Ce dernier peut se targuer d’avoir inspiré tout un pan du cinéma de genre occidental de James Cameron à la fratrie Wachowsky an passant par Christopher Nolan. Ses thématiques, ses obsessions, la singularité de son univers visuel en ont déstabilisé plus d’un. La ressortie de quatre de ses œuvres majeures aux éditions Kaze avec en point d’orgue Innocence Ghost in the shell il y a peu, nous offre l’occasion de revenir sur ces morceaux de bravoure sur pellicule.

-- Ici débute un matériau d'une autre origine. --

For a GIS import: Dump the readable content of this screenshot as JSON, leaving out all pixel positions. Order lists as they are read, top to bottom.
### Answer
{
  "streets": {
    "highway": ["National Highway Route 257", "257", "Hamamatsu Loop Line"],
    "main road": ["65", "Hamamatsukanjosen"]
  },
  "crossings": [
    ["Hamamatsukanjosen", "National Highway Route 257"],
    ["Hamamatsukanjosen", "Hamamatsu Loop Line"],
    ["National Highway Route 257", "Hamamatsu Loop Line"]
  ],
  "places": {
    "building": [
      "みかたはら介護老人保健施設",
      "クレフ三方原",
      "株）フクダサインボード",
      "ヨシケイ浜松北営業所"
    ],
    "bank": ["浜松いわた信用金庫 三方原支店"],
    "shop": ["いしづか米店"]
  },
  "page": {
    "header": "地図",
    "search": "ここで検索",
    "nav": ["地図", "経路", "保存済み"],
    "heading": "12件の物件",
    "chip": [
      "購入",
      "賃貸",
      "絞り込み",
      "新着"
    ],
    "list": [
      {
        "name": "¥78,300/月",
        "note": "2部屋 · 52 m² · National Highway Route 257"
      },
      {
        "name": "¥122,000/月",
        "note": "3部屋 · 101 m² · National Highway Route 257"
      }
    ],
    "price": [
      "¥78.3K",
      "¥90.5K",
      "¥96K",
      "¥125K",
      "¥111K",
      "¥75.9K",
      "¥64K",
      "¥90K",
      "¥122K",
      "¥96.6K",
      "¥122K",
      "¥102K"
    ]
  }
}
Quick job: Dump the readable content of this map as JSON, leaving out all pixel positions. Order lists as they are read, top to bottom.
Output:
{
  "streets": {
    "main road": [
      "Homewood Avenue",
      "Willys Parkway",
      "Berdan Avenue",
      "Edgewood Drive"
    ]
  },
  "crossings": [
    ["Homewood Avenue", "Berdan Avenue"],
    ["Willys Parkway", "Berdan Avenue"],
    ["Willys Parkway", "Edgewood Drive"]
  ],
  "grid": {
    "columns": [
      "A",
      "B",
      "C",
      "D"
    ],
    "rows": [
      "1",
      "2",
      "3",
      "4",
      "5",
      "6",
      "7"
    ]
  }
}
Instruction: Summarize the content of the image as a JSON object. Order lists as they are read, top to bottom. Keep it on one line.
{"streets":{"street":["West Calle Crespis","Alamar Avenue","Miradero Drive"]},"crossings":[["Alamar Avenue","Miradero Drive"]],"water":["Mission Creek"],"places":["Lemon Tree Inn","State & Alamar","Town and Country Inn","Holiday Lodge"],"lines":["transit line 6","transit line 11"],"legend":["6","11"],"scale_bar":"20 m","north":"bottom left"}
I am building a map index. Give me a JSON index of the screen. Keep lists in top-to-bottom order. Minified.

Patlabor, ou le polar religieux

A l’origine Patlabor est une série d’animation mettant en scène des policiers chargés de faire régner l’ordre dans un monde où pullulent les robots géants, les Labors. Pourtant la série s’éloigne très vite des standards classiques refusant des combats surdimensionnés pour mieux s’intéresser aux hommes à  l’intérieur des machines. On assiste donc plus à un New Police Departement Blues futuriste qu’à un énième ersatz de Gundam.
Fort du succès de la série, les producteurs vont lancer la réalisation d’un premier long-métrage. Leur choix se porte sur Mamoru Oshii. Pour ce premier portage sur grand écran, Oshii part d’un postulat simple. La police mène l’enquête suite à de multiples incidents provoqués par des Labors devenus fous. Cause probable, le nouveau système d’exploitation de l’intelligence artificielle des machines. Pourtant très vite, Les officiers  Noah et Azuma vont découvrir les dessous d’une machination venue d’outre tombe.
Avec ce premier volet, Oshii accouche d’un polar méticuleux truffé de références religieuses. Véritable polar biblique, Oshii évoque un dieu vengeur face à la nouvelle Babel.Délaissant les moments d’esbroufe, il préfère adopter une approche classique du film d’enquête en ajoutant son lot d’interrogations sociales et politiques qui constitueront peu à peu sa marque de fabrique. Oshii montre ici que le vecteur animé peut d’ores et déjà rivaliser avec le film live en terme narratif et de mise en scène. Une constante dans les œuvres suivantes.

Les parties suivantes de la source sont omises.